Recovery course of foveal microstructure in the nonsurgical resolution of full-thickness macular hole

Autores: Mansour, H. A. (Autor de correspondencia); Uwaydat, S. H.; Parodi, M.; Jurgens, I.; Smiddy, W.; Allabban, A. A.; Schwartz, S. G.; Foster, R. E.; Ascaso, J.; Suárez Leoz, M.; Belotto, S.; Mateo, J.; Olivier-Pascual, N.; Lima, L. H.; Navea, A.; Rodríguez Neila, E. M.; Arroyo Castillo, R.; Salinas Alamán, Ángel; Mansour, A. M.

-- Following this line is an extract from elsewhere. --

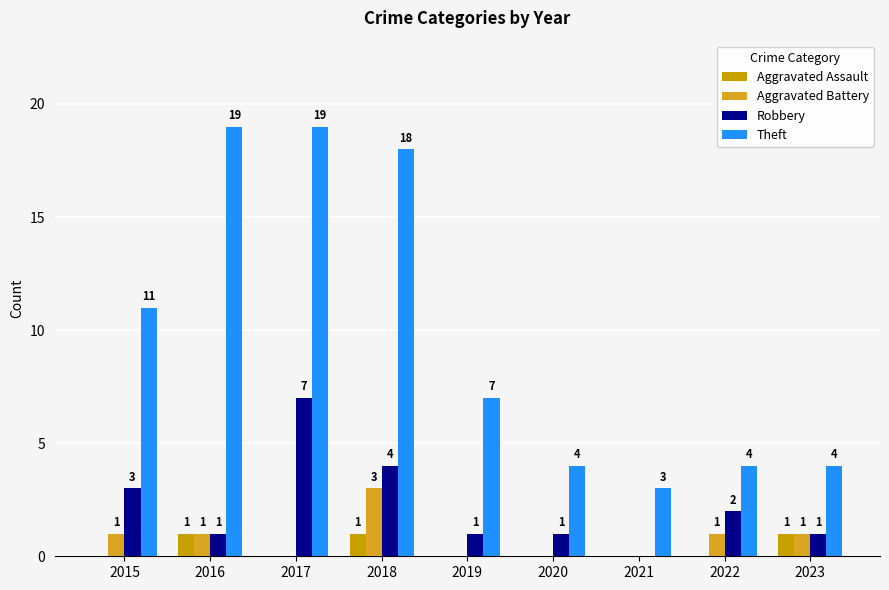

Which series has the largest range (max minus min)?

Theft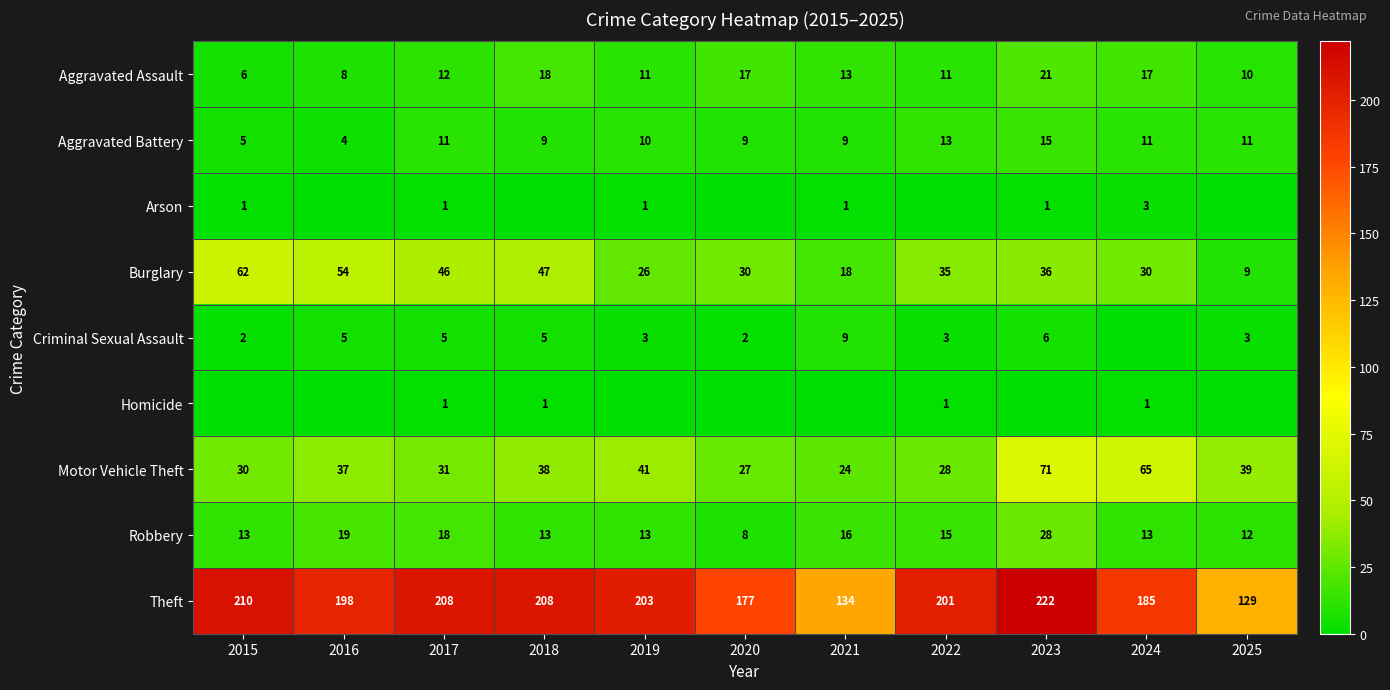

What is the difference between the highest and lowest values at 2025?

129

Título de la revista: GRAEFES ARCHIVE FOR CLINICAL AND EXPERIMENTAL OPHTHALMOLOGY
ISSN: 0721-832X
Volumen: 260
Número: 10
Páginas: 3173 - 3183
Fecha de publicación: 2022
Resumen:
Purpose To analyze the recovery course of foveal microstructures in eyes with nonsurgical healing of full-thickness macular hole (FTMH). Methods By serial OCT scans, the temporal healing sequences were analyzed in ocular trauma, vitreomacular traction (VMT), cystoid macular edema (CME), and the remaining group. We evaluated correlations between the final best-corrected spectacle visual acuity and reconstruction time of external limiting membrane (ELM), and inner segment/outer segment (IS/OS). Results The healing (mean +/- standard deviation in months) most involved fusion at the level of the outer nuclear layer (ONL) (6.3 +/- 10.5) followed by restoration of ELM (9.1 +/- 13.8), and lastly, by IS/OS regeneration (13.1 +/- 19.5). In severe blunt ocular trauma, healing was fast and involved subretinal zipper glue-like reapposition with resulting outer retinal atrophy. Best spectacle-corrected visual acuity correlated with normalization of the clivus (p=0.012), faster ELM (p=0.006), and IS/OS reconstitution (p=0.024). Recurrence of FTMH occurred when the healing was halted (3 eyes) or was aberrant by lamellar hole epiretinal proliferation (LHEP) (3 eyes) or by the persistence of VMT (1 eye). Conclusion Recovery sequences proceeded from the ONL to the deeper layers with BCVA correlating absolutely and temporally with the restoration of outer retinal layer integrity.